For the first time in five years, I’d run out of places to run to. Heading back to Georgia’s without Hailey just didn’t feel like home.

The June-bug heat hung heavy on my shoulders as Hal walked me back to my truck. He told me to cool off, to slow down, to take some time to get myself together like he understood my trouble.

He didn’t know a goddamn thing. Pulling all my pieces back into place would’ve been a hell of a lot easier if Sawyer hadn’t cut the strings.

I climbed back in my truck, slumped across the steering wheel, and waited for the whiskey buzz to fade so I could wander around the roads. I threw my keys into the back just to keep from jamming them into the ignition and taking off towards Charlottesville.

Leaving her with Sawyer was a mistake, I felt it deeper than my bones. He the same kind of trouble in his eyes Liam used to—the kind men with switchblade tempers carried around. He could take it out on me, but I sure as hell didn’t want him touching Hailey twice.

I slammed my fist into the dashboard once, twice, five times ‘til my knuckles bruised to the point of bleeding. The whiskey running through me wanted blood, it wanted pain, it wanted to pound the hopelessness holding my life hostage to pieces.

I’d never not been there for her. I’d never not been able to take a bullet when she needed me to. She needed me today. She’d needed me for longer than I wanted to admit, and I wasn’t with her then. I wasn’t with her now. I was alone, stuck in a damn parking lot, making my dad’s mistakes.

               “You like hittin’ stuff don’t you?”

The spitfire blonde from Hal’s bar snuck up on me before I could sneak out on her. She swayed her way over to the truck and slung her arms through the open window. I backed further into my seat, further into myself, and further away from her. She looked like the kind of girl who’d get the wrong idea from just about anything. So I gave her nothing.

                “I like being left alone.”

                “Nobody likes being lonely, Cal.”

I hated hearing my name come outta her mouth. She made it sound small, like something she could put in her back pocket and keep if she wanted to. It wasn’t her’s to own. It wasn’t her’s to play with.
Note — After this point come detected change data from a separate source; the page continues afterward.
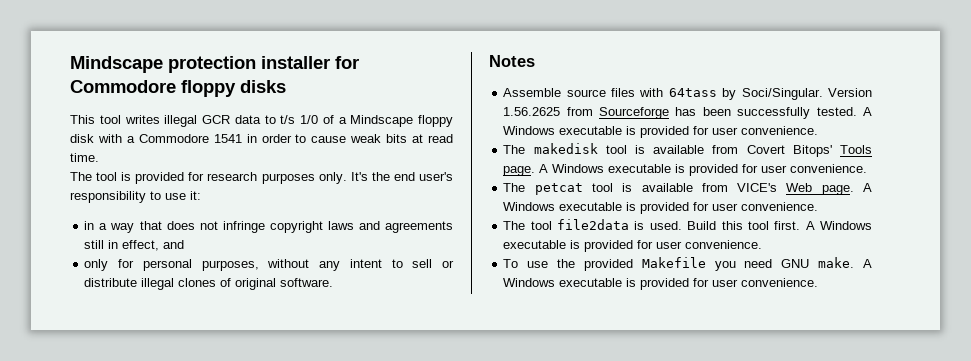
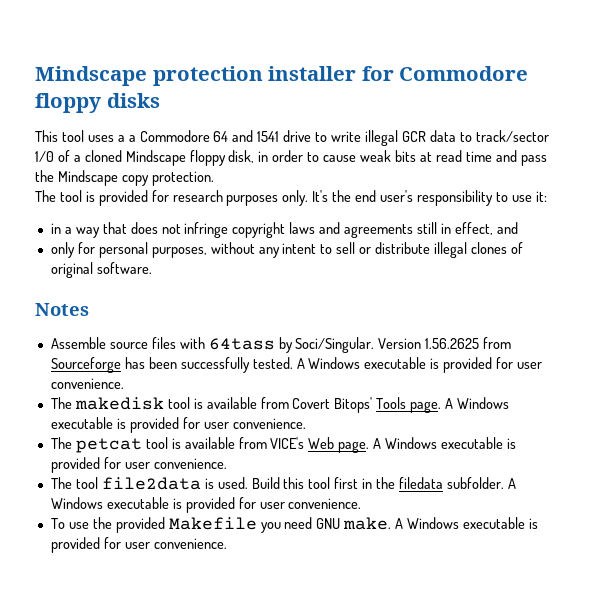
[124,115,160,124] writes -> [87,130,362,142] uses a a Commodore 64 and 1541 drive to write
[280,115,296,124] t/s -> [475,130,549,142] track/sector
(347, 120) none -> [84,150,122,162] cloned
[70,134,242,143] disk with a Commodore 1541 -> [228,150,255,163] disk,
[70,153,99,162] time. -> [465,150,547,166] [35,170,214,186] time and pass the Mindscape copy protection.
[774,221,801,230] first. -> [334,477,504,489] first in the filedata subfolder.

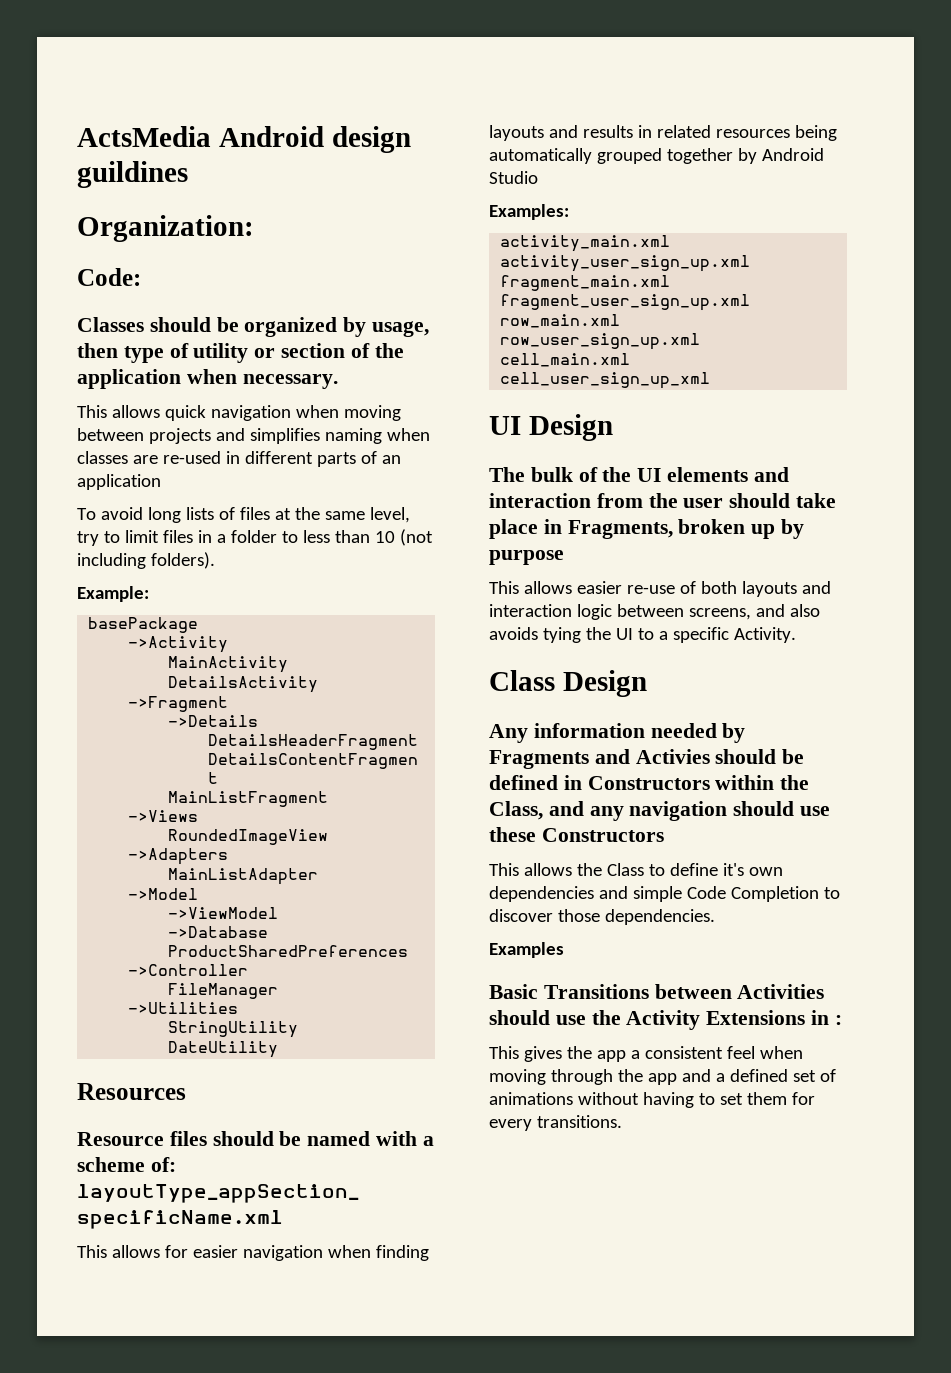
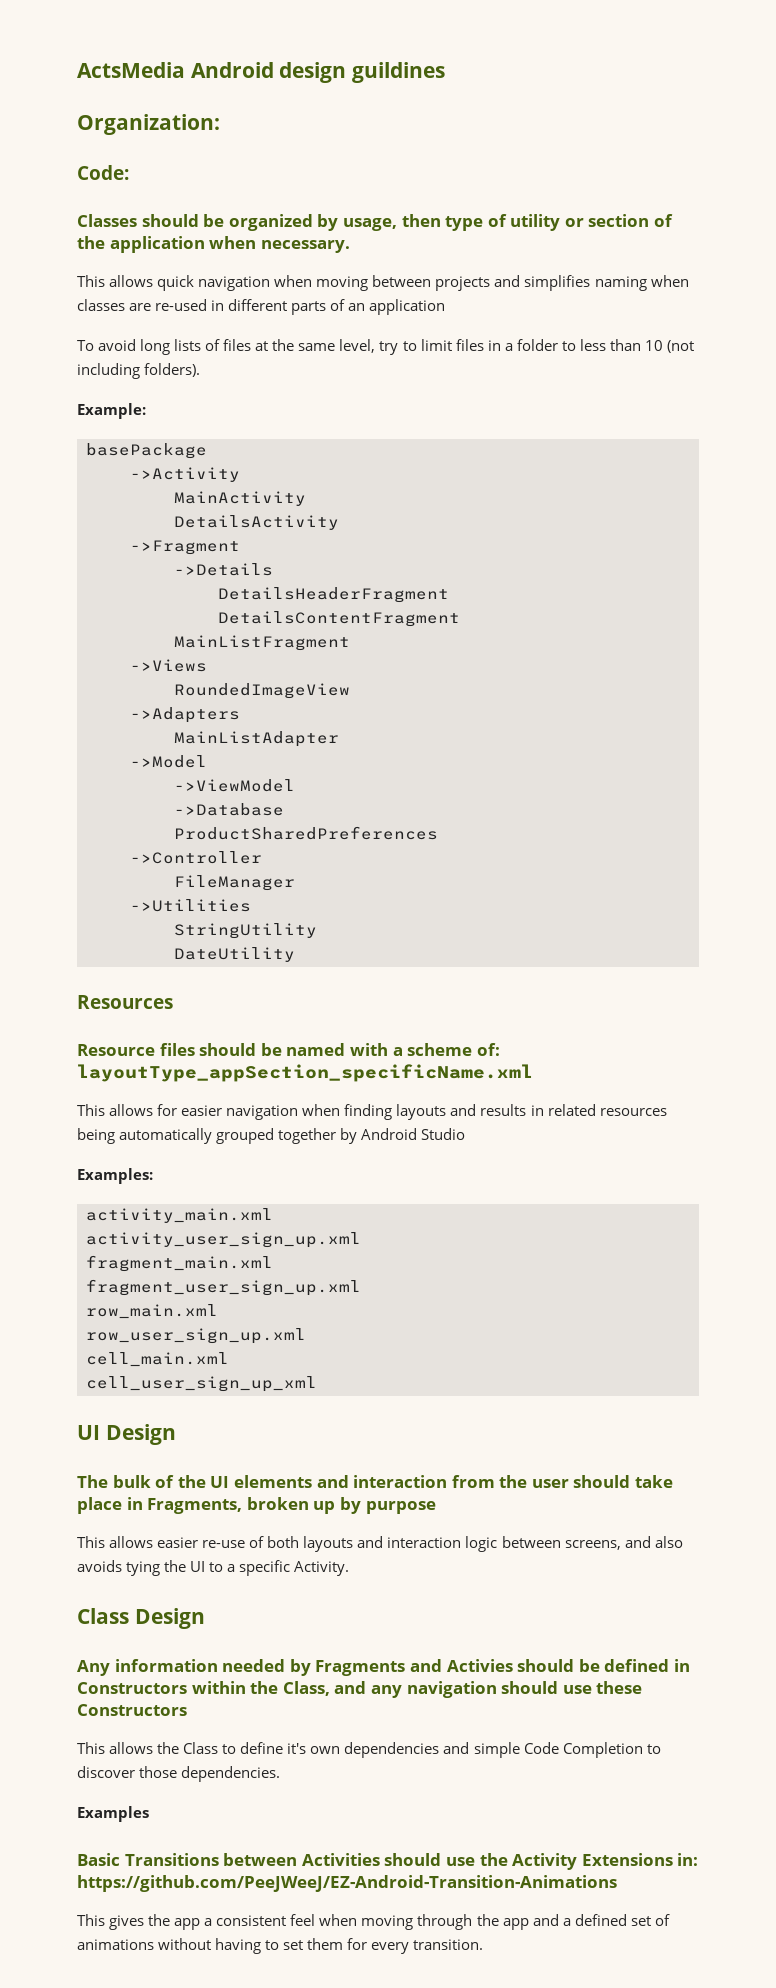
[811,1010,842,1025] in : -> [677,1853,699,1866] [77,1875,617,1892] in: https://github.com/PeeJWeeJ/EZ-Android-Transition-Animations
[536,1115,622,1128] transitions. -> [413,1939,484,1950] transition.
                “Don’t call me that,” I said.

She leaned her head against the windowpane and shot me the kind of grin that probably got her everything she wanted.
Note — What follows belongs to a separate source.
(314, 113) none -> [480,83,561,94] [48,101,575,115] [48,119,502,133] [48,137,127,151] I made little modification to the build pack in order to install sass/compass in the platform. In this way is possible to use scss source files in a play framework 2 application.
                “Why? You don’t like nicknames?”

                “No, I just don’t like strangers.”

She reached into the car and snatched my keys off the seat.

                “Then you’re gonna hate me. Move over, we’re going for a drive.”
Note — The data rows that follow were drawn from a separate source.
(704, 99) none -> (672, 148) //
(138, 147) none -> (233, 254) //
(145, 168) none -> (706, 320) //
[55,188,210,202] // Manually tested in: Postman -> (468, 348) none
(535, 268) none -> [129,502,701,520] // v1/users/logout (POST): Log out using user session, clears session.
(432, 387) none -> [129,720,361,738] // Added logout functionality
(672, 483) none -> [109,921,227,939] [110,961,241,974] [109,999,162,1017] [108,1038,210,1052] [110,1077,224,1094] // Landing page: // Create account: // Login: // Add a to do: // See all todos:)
I wanted to stop her, to lock my doors and drive off like common sense said to. But the second she slipped into the driver’s seat and on top of me, my body responded to her hips, lips, and hair in all the wrong ways.

I pulled myself out from under her and into the passenger’s seat before the whiskey tiptoed me into trouble. I had enough trouble in my blood for two lifetimes. I didn’t need anymore today.

               “Before you get too mad, Hal gave me the afternoon off to keep an eye on you.”

               “Did he tell you to crush me too?”